AUSGANGSTEXT:
- - - - -
Eine Woche vor unserer Rückkehr nach Buenos Aires habe ich dann in unserem Berliner Mietshaus einen Mann getroffen. Er fragte, wohin er den Müll bringen könne, er sprach Englisch mit spanischem Akzent. An der Mülltonne machten wir uns miteinander bekannt. Er erzählte, dass er vor ein paar Monaten entschieden habe, mit seiner Familie von Madrid nach Berlin umzusiedeln, und zwar für immer. Ich fragte, wie gut sein Deutsch sei, und er sagte: »Danke. Bitte. Guten Tag. Santiago. Mein Name.«

Ein Deutscher, der beschließt, für immer nach Spanien auszuwandern, hätte unter Garantie vorab hundert Stunden Abendkurs an der Volkshochschule belegt. Santiago war mir sofort sympathisch.
- - - - -
Gespeicherte Einträge
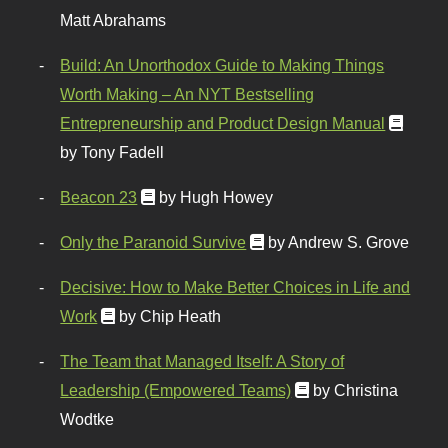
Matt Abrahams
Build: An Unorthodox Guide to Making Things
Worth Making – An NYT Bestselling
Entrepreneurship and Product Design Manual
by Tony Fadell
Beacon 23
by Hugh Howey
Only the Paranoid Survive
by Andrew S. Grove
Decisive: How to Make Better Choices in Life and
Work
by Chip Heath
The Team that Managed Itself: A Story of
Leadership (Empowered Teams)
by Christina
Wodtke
- - - - -
AUFGABEN:
**1.** Fassen Sie den Ausgangstext in zwei Sätzen zusammen.
**2.** Schreiben Sie den Ausgangstext ab, beginnend mit "Ein Deutscher, der" und bis einschließlich "mir sofort sympathisch.", und tauschen Sie dabei "Abendkurs" gegen "Sprachunterricht" aus.
Die Einträge stehen in keinem Zusammenhang mit dem Ausgangstext.

LÖSUNGEN:
**1.** Eine Woche vor der Rückkehr nach Buenos Aires lernt die erzählende Person an der Mülltonne ihres Berliner Mietshauses Santiago kennen, der mit seiner Familie für immer von Madrid nach Berlin umsiedeln will, aber kaum Deutsch spricht. Ein Deutscher hätte vor einer Auswanderung nach Spanien sicher vorab hundert Stunden Abendkurs an der Volkshochschule belegt, und Santiago war der erzählenden Person sofort sympathisch.

**2.**
Ein Deutscher, der beschließt, für immer nach Spanien auszuwandern, hätte unter Garantie vorab hundert Stunden Sprachunterricht an der Volkshochschule belegt. Santiago war mir sofort sympathisch.